Herbst in der Wildnis
Herbst in der Wildnis

Von Nicole Lischewski
Wie Blutstropfen sprenkelt rotes Herbstlaub die Landschaft, in der die ersten Sonnenstrahlen die Bergspitzen wundrot tünchen. Das lang gezogene Klagen eines Eistauchers klingt durch den Frühnebel herüber, der einzige Laut in der Morgenstille. Ich kuschele mich tiefer in meine Jacke und mache Zehengymnastik, kämpfe gegen die stetig fortschreitende Unterkühlung an. Wir sind auf Elchjagd.Mein Freund Chris legt das Gewehr beiseite und hält sich die Hände wie ein Sprachrohr vor den Mund, schließt konzentriert die Augen: „Wöööööh!“ Seine Imitation des Elchbrunftrufs erfüllt das Tal bis hoch in die Berge, schallt zurück und wird von den Bäumen und der feuchten Erde erstickt. Stille hüllt uns wieder ein, als ob der ganze Wald auf die Antwort eines Elchbullen horcht.

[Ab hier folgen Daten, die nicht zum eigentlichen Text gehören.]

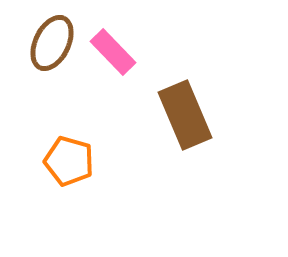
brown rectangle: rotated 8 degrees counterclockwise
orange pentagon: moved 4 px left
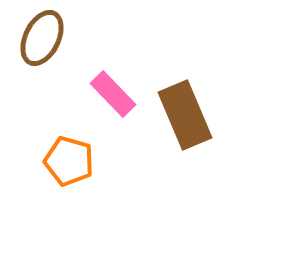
brown ellipse: moved 10 px left, 5 px up
pink rectangle: moved 42 px down
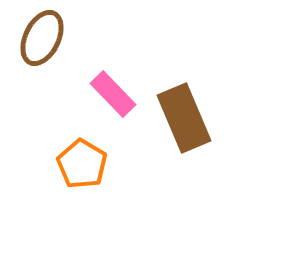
brown rectangle: moved 1 px left, 3 px down
orange pentagon: moved 13 px right, 3 px down; rotated 15 degrees clockwise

Wie ich das Töten hasse, auch nach acht Jahren Wildnisleben. Die Jagd ist unsere persönliche Wahl und keine zwingende Notwendigkeit. Wir würden hier in der Wildnis ohne Elchfl eisch nicht verhungern, sondern könnten mit dem Boot, Schneemobil oder Buschflugzeug andere Lebensmittel hereinbringen. Es ist ja nicht mehr wie vor hundert Jahren, wo das eigene Leben völlig vom Auslöschen eines anderen abhing. Aber in einer Gegend, in der die Vegetation nur vier Monate lang wächst, nur von Gemüse zu leben, erscheint mir auch nicht sinnvoll. Und welche Freilandhaltung ist ökologischer als die eines Elchs in der kanadischen Wildnis? Das Schicksal von Bio-Rindern und Hühnern ist vorprogrammiert, sie werden für den Menschen geschlachtet. Für sie gibt es kein Entkommen. Ob wir dagegen einen Elch erlegen und welchen, ist niemals sicher.

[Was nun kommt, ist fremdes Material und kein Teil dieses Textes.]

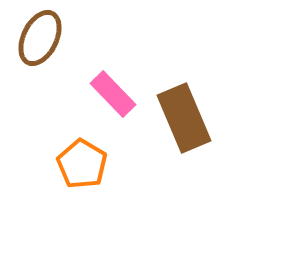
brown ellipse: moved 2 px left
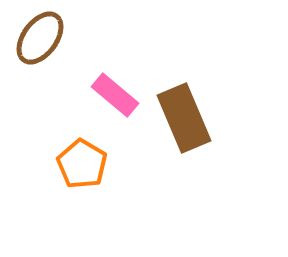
brown ellipse: rotated 10 degrees clockwise
pink rectangle: moved 2 px right, 1 px down; rotated 6 degrees counterclockwise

Ich seufze leise. Hier an den Quellseen des Yukon River, wo es oft still und einsam ist, ist mir die Kostbarkeit eines jeden Lebens bewusst. Die Tiere sind in diesem Land mehr zu Hause, als ich es jemals sein werde. Die Wildnis spiegelt sich in jeder ihrer Bewegungen wider: das Wasser im federnden Lauf eines Elches, die Beeren in der runden Gestalt eines Bären, Karibus im ausdauernden Lauf eines Wolfs.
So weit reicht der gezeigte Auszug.